I was an obedient boy, an error I regret and don’t repeat.
So, at her command, out I marched with garden hoe
to whack your grandpa’s head off (or great-great grandpa’s--
this was fifty years and more ago). There he lay,
dozing in the sunny driveway, next to the peonies,
draped in a lazy curvy shape. I raised the hoe.

Do I have to tell the rest, how he torqued
and corkscrewed into loops and treble clefs of pain,
and kept on doing it, while I and his severed head looked on,
neither of us able to look away?


III. Where Do We Go From Here?

I swear, that day to this, I’ve never harmed another of your tribe
and never will. No snakeskin boots for me, I promise.

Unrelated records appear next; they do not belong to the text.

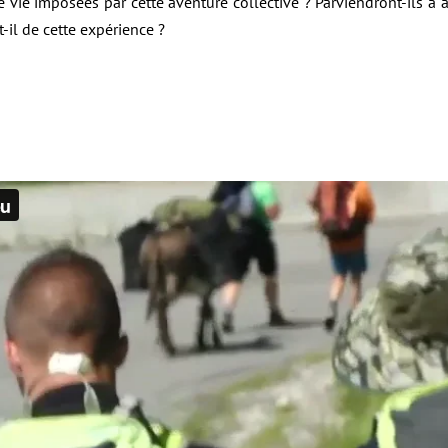
e vie imposées par cette aventure collective ? Parviendront-ils à a
-il de cette expérience ?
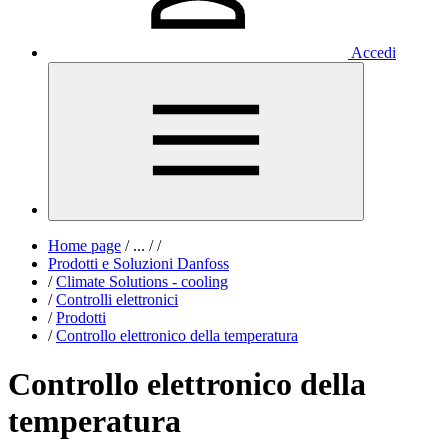
Accedi
Home page
/
...
/
/
Prodotti e Soluzioni Danfoss
/
Climate Solutions - cooling
/
Controlli elettronici
/
Prodotti
/
Controllo elettronico della temperatura
Controllo elettronico della
temperatura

Not that I’m never tempted. I won’t forget your raids
on the swallow’s nests above our door, you ingrate,
after I’d caught you in the house and let you go
in the lovely, brushy creekbed down by the dump
with lots of yummy rats for you to eat. Please, just leave
and stay away. It’s bad enough that you’re the star
of every other TV nature show we see. No offense,
but sometimes I have to leave the room and let you eat.

I can recite your virtues, if I have to. You were and are
worshipped here and there, like other terrors;
you are supremely graceful, agile beyond all but birds;
your skin is patterned like a priceless carpet.
You make your living with scarcely any tools.

All true, and I admit it. But, old nightmare,
I admire you without liking you at all.